RNC, Trump Campaign Outperforming 2012 Ground Game

A sign is posted outside an early voting site at Downtown Summerlin on October 26, 2016 in Las Vegas, Nevada.
Ethan Miller/Getty Images
Washington, DC

The Republican National Committee (RNC) and 2016 Republican nominee Donald Trump’s campaign are bragging to reporters about their ground game efforts and early voter turnout in several key battleground states.

Trump’s Deputy Campaign Manager David Bossie says the RNC and the Trump campaign have been working closely together on every aspect of voter turnout, describing the joint effort as an “incredible team working together.”

RNC Political Director Chris Carr also joined the media call, telling reporters the RNC is “encouraged” about the process on early voter turnout.

“We surpassed the number of door knocks this cycle,” Carr touted, noting that in 2012, the RNC knocked on 11.5 million doors, but during the 2016 cycle, they have hit 12 million doors.

In Maricopa County, Arizona — the largest county in Arizona — Republicans hold a seven percent lead on early voter turnout.

In Iowa, Republicans are participating in more absentee and early voting this election cycle.

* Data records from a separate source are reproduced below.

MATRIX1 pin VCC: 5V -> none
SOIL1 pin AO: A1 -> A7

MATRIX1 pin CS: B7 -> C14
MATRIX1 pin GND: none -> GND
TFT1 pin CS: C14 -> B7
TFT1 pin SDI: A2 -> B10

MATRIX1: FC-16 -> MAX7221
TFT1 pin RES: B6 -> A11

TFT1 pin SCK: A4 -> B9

According to Carr, Republicans’ absentee and early voter turnout is 1.2 percent higher than in 2012, while the Democrats are behind their 2012 mark by 1.4 percent.

“Also, in the Omaha media market, Republican women are voting early, in greater numbers, than the Democrat women, 49 percent to 32 percent,” he added.

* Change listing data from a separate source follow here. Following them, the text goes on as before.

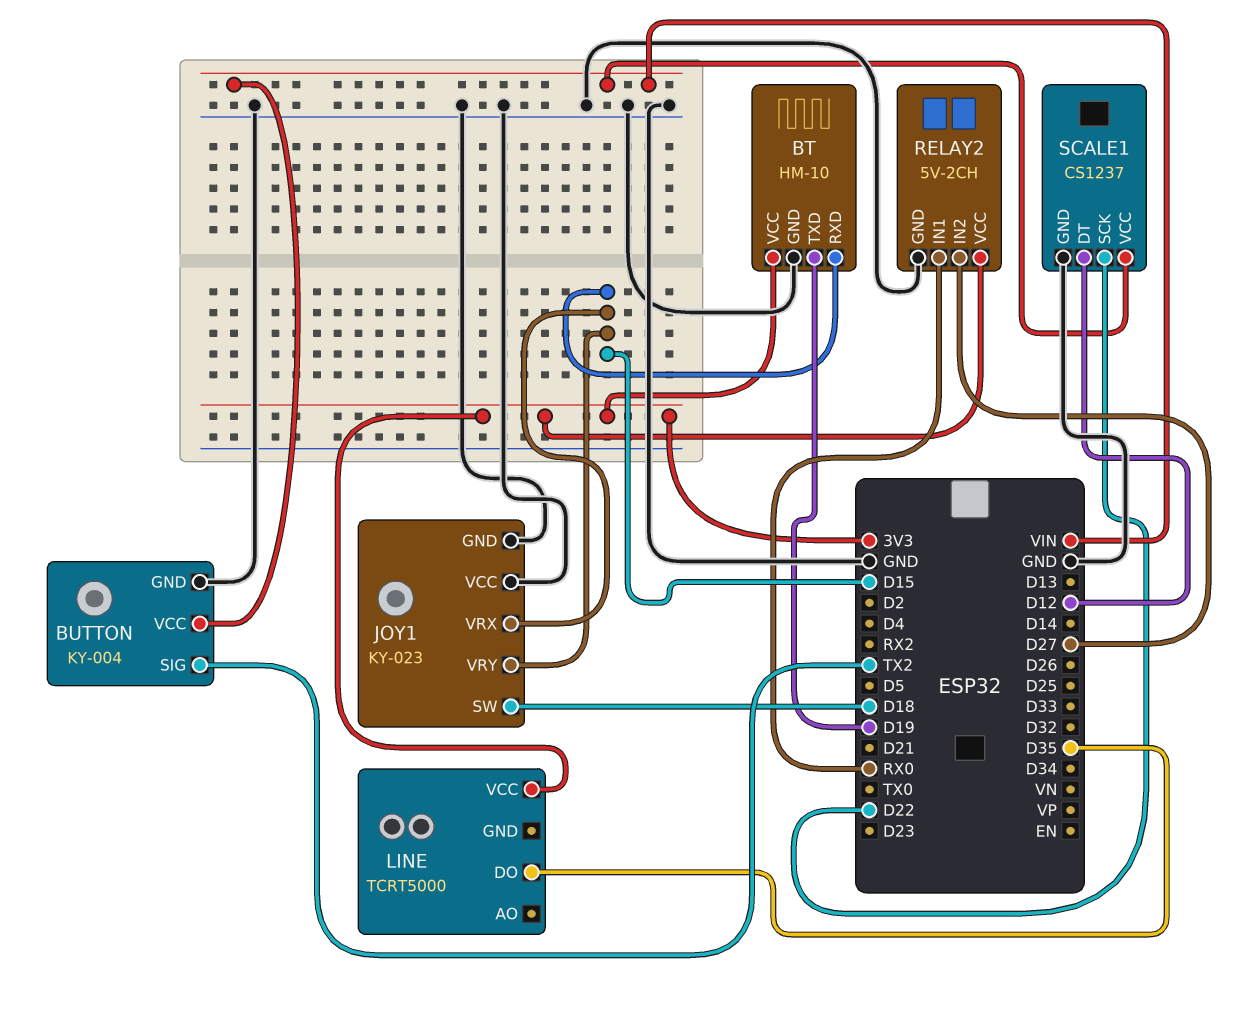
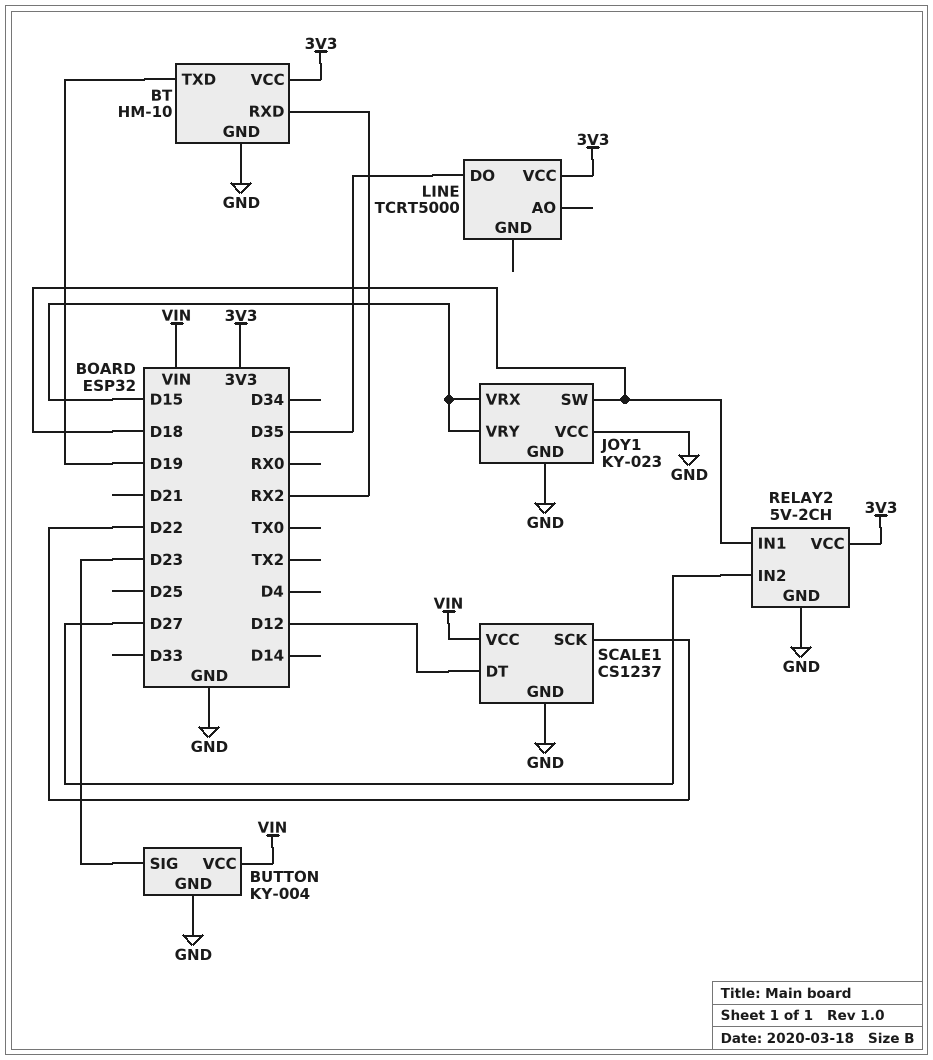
BT pin RXD: D15 -> RX2
BUTTON pin SIG: TX2 -> D23
RELAY2 pin IN1: RX0 -> D18

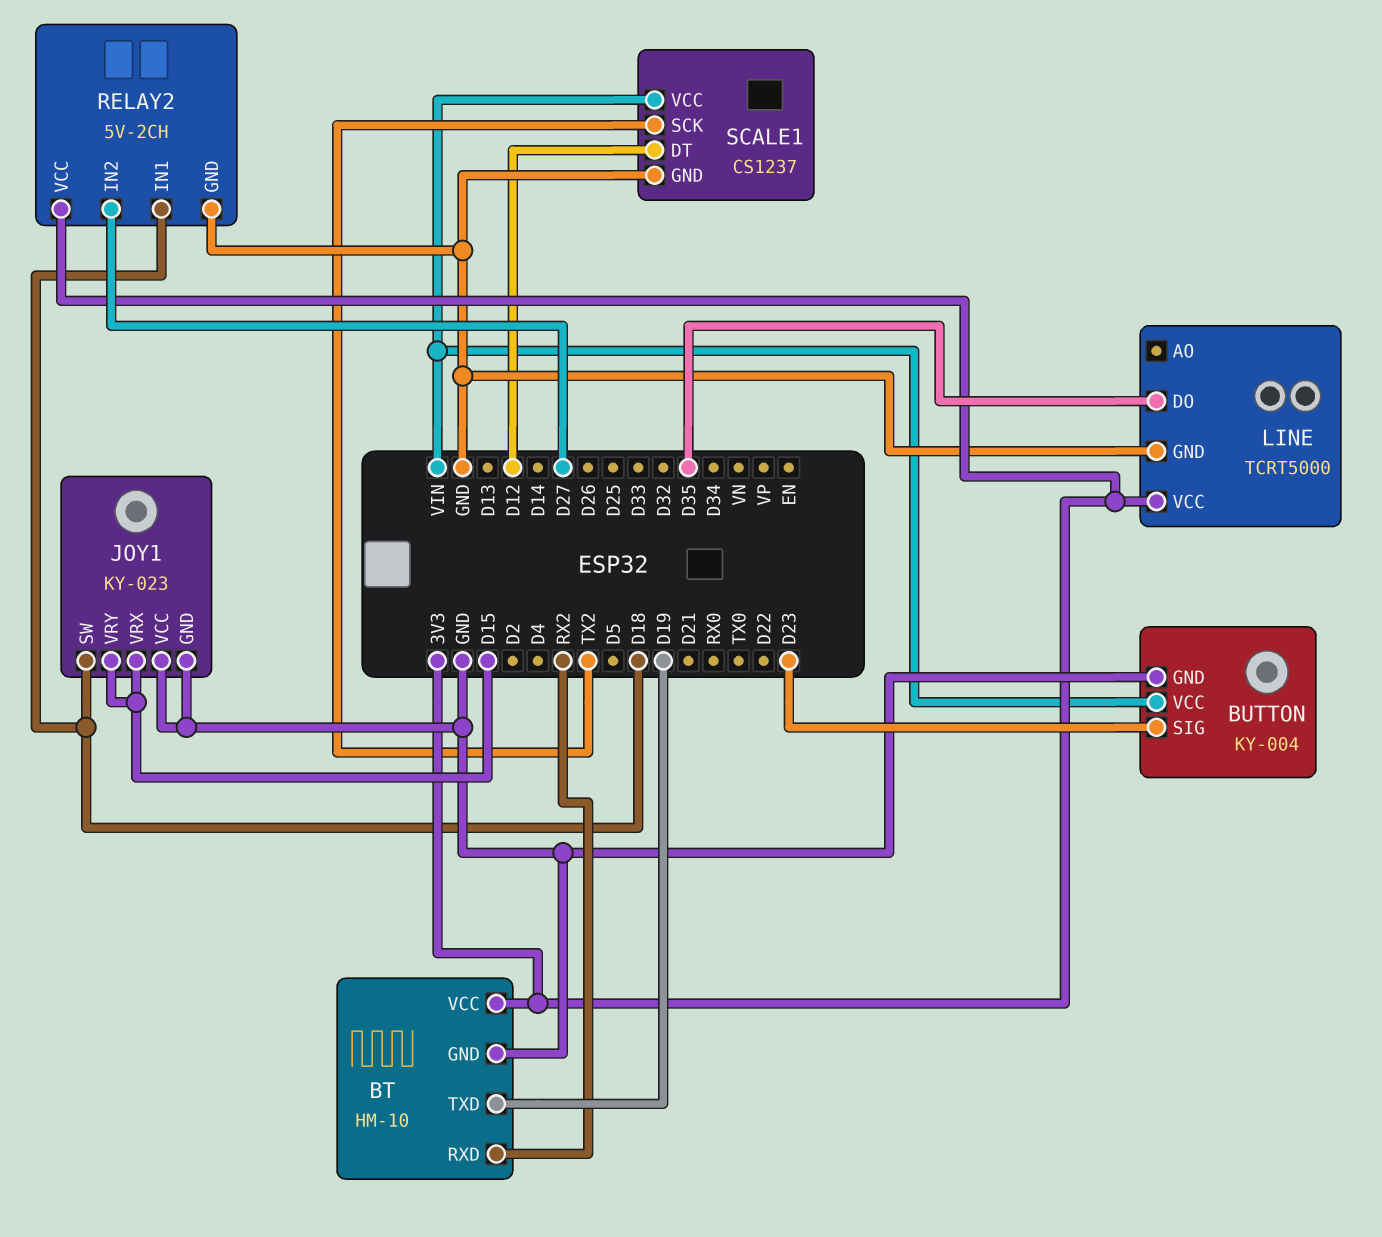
LINE pin GND: none -> GND
SCALE1 pin SCK: D22 -> TX2

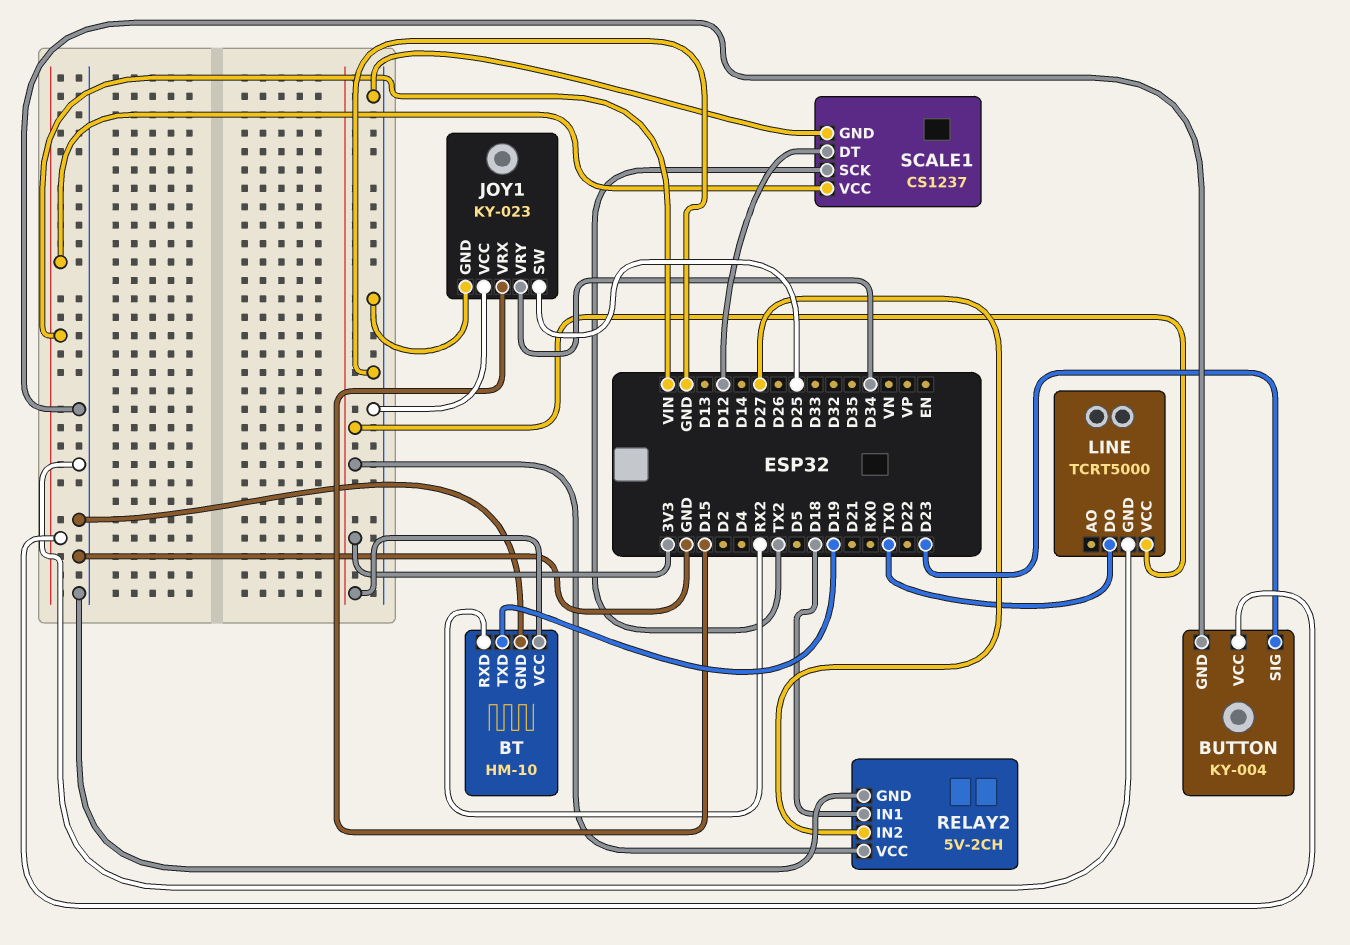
JOY1 pin SW: D18 -> D25
JOY1 pin VRY: D15 -> D34
LINE pin DO: D35 -> TX0

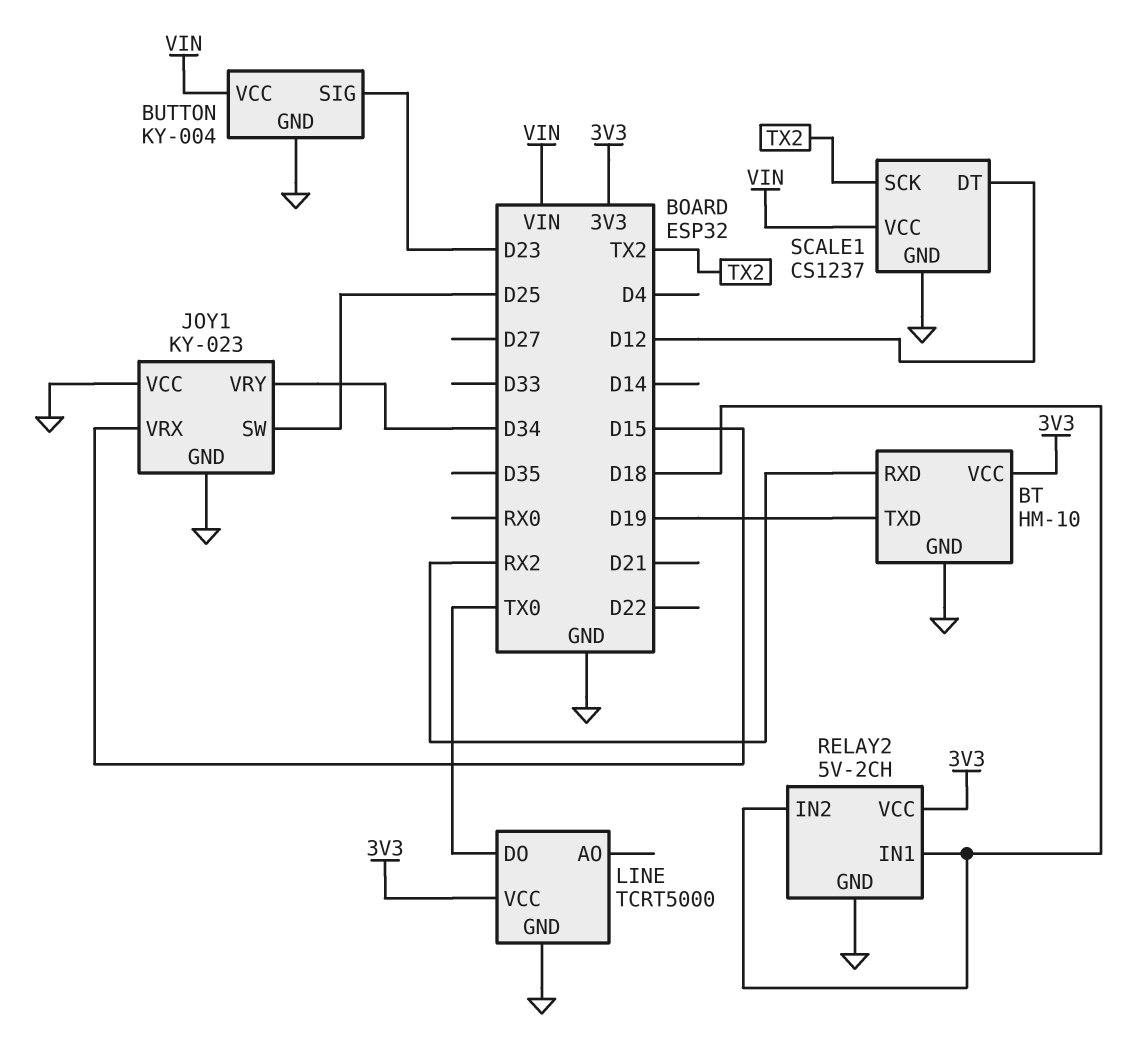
RELAY2 pin IN2: D27 -> D18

Carr also noted that in North Carolina, Republicans have extended the lead on absentee ballots returned, 41 percent to 33 percent.

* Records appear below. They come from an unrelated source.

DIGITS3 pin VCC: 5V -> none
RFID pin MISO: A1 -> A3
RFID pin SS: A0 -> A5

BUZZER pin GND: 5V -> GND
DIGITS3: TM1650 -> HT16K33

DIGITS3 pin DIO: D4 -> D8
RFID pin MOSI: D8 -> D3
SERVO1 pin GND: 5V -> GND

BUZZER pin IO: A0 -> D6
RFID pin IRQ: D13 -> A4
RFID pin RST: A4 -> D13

Regarding the battleground state of Florida, Republicans have improved early voting numbers compared to 2012.

During the first four days of early voting in 2012, Democrats led Republicans by 115,000 early votes, but in 2016, Republicans are only trailing Democrats by 38,000 early votes. “So, Republicans are out performing our 2012 turnout by 10 percent, while Democrats are underperforming by eight percent,” Car explained.

These numbers from several key states reference the number of registered Republican and registered Democratic voters that are turning out for early voting — not the actual voting results.